Car c'était certainement lui qu'Agnelette aimait le premier ; c'était lui peut-être qu'elle aimait encore, en épousant un autre. Et, tout en faisant ces réflexions, Thibault sentait le temps s'écouler. La nuit venait.

Si modeste que fût la fortune des mariés, si bornés que fussent les désirs des paysans qui les suivaient, il était évident qu'à cette heure paysans et mariés étaient à table faisant un joyeux repas.

Lui, il était seul et triste.

Il n'avait personne pour lui préparer son dîner.

Qu'y avait-il à manger, à boire dans toute la maison ?

Du pain ! De l'eau !

La solitude ! au lieu de cette bénédiction du Ciel qu'on appelle une sœur, une amie, une femme.

Mais pourquoi donc ne dînerait-il pas, lui aussi, joyeusement et copieusement ?

Ne pouvait-il pas aller dîner où bon lui semblerait ?

N'avait-il pas dans sa poche le prix du dernier gibier qu'il avait vendu à l'aubergiste de la Boule d'or ?
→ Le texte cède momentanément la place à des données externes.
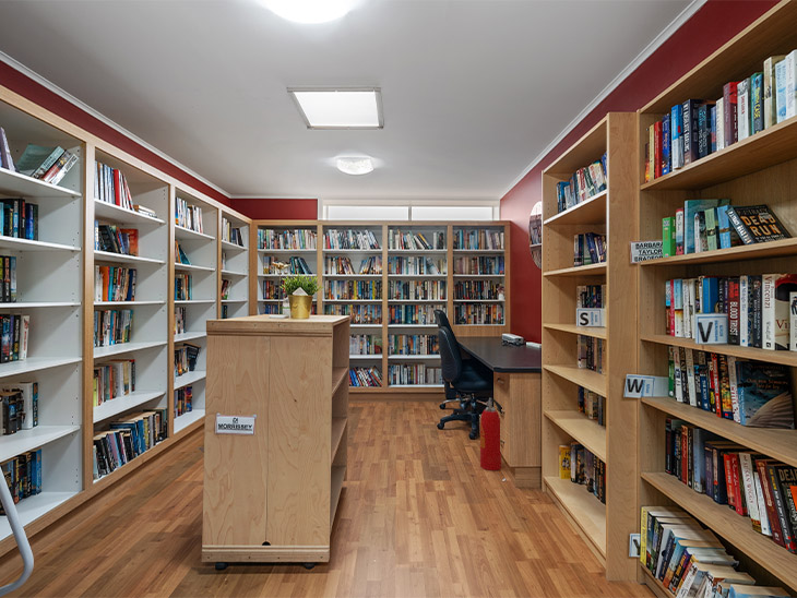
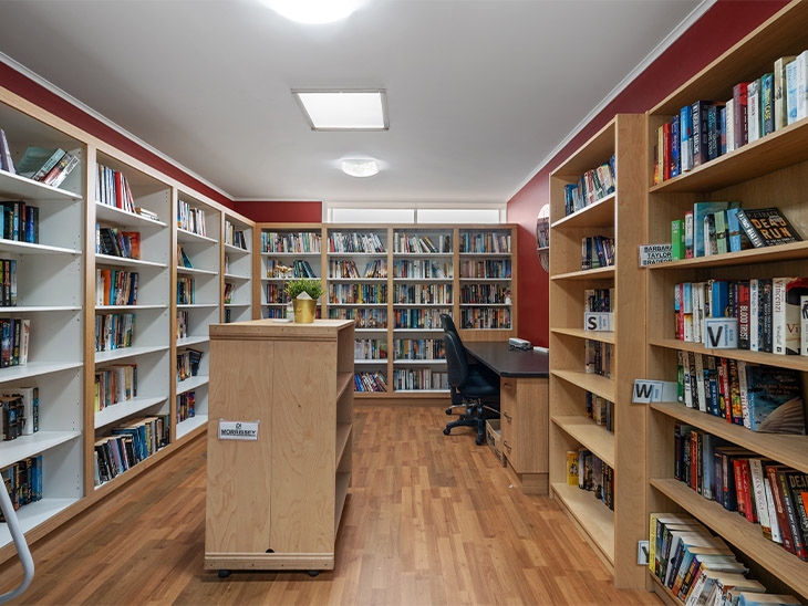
- fire extinguisher [479,397,503,471]
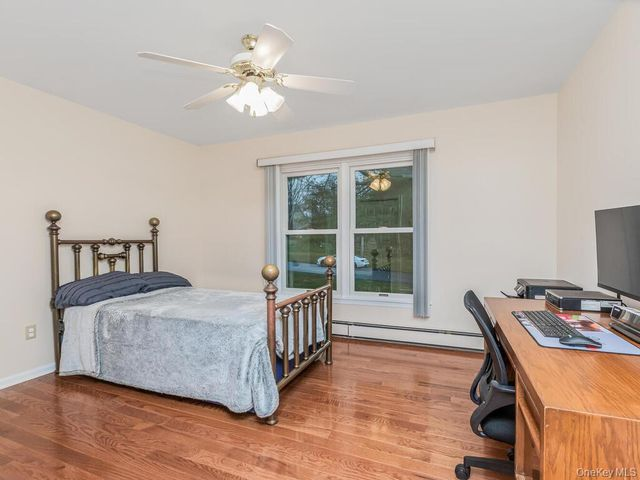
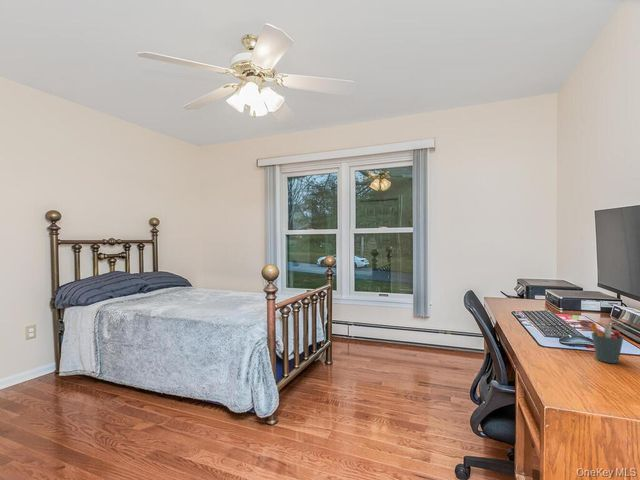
+ pen holder [590,322,624,364]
Ne pouvait-il pas dépenser à lui tout seul autant que les nouveaux mariés et tous leurs convives ?

Il ne tenait qu'à lui.

– Ah ! par ma foi ! dit-il, je suis trop niais de rester ici, de me laisser creuser le cerveau par la jalousie, et l'estomac par la faim, tandis que je puis, dans une heure, grâce à un dîner copieux et à deux ou trois bonnes bouteilles de vin ne plus songer à tout cela. Allons manger, et surtout allons boire !

Et voulant, en effet, faire un bon repas, il prit le chemin de la Ferté-Milon, où florissait, à l'enseigne du Dauphin d'or, un restaurant capable, assurait-on, de damer le pion au maître d'hôtel de Son Altesse Sérénissime monseigneur le duc d'Orléans.